Patients may not present with all of the signs and symptoms or may have clinical findings in only a few of the organ systems. Consequently, there can be considerable overlap with other disease processes that require alternate treatment strategies. The differential should include the following: 

  • Urticaria: this is a cutaneous reaction that leads to raised eruptions (hives) and well-circumscribed reddened areas with pale centers (wheel and flare). Patients will have associated pruritis (itchiness). 
  • Angioedema: this presents quite similarly to urticaria and is similar pathogenesis. Vasoactive mediators cause dilation of subcutaneous arterioles, and the associated capillary leak leads to skin manifestation.
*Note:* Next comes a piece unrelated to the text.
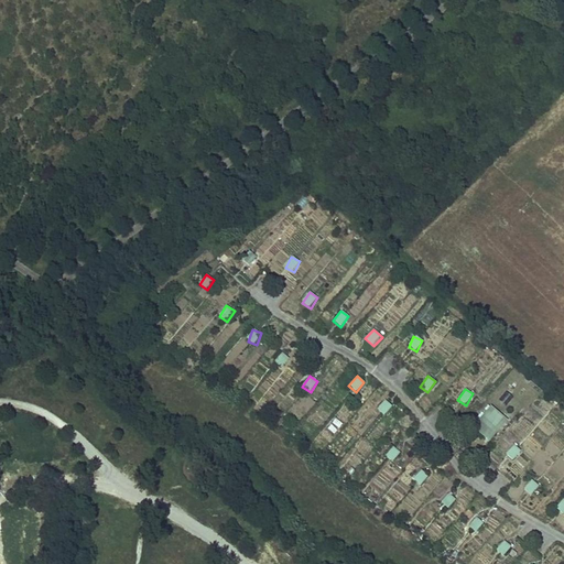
[(376,410),(382,416),(391,408),(384,401),(376,410)]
The pathogenesis is superficial toe the dermis and causes well-circumscribed and non-pitting edema.
  • Hereditary angioedema: in this case, the edema is in the gastrointestinal system leading to significant abdominal pain and increased mucosal edema of the pulmonary system causing respiratory distress. Patients should be treated using C1 esterase inhibition concentrate or, alternatively, fresh frozen plasma. 
  • Severe asthma: the bronchospasm of anaphylaxis and asthma are quite similar; however, the two disease processes must be distinguished as treatment is very different. 
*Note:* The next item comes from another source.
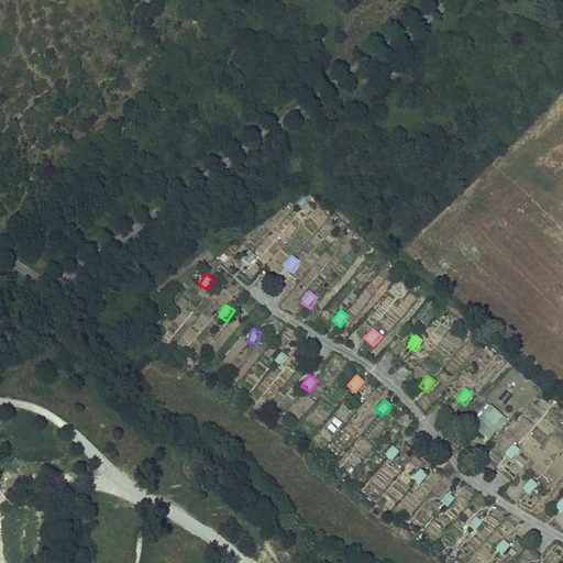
[(490,405),(470,427),(486,442),(507,421),(490,405)]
  • Vocal cord dysfunction: this leads to a voice change or voice loss that can mimic pharyngeal angioedema.
  • Scombroid poison: this is a foodborne illness that happens following the ingestion of rotten tuna mackerel, mahi-mahi. Patients will have symptoms in under 30 minutes, including headache, urticaria, nausea, emesis, and diarrhea. The reaction is secondary to bacterial histamine production. Treatment is with antihistamines. 
  • Angiotensin-converting enzyme inhibitors (ACEI): ACEI can cause laryngeal edema. The time frame is variable and can be up to years following initial use.
  • Panic attack/disorder: patients can develop functional stridor due to forced vocal cord closing.
  • Vasovagal reaction: a vasovagal related syncopal event can lead to a pale or flushed appearance after the collapse.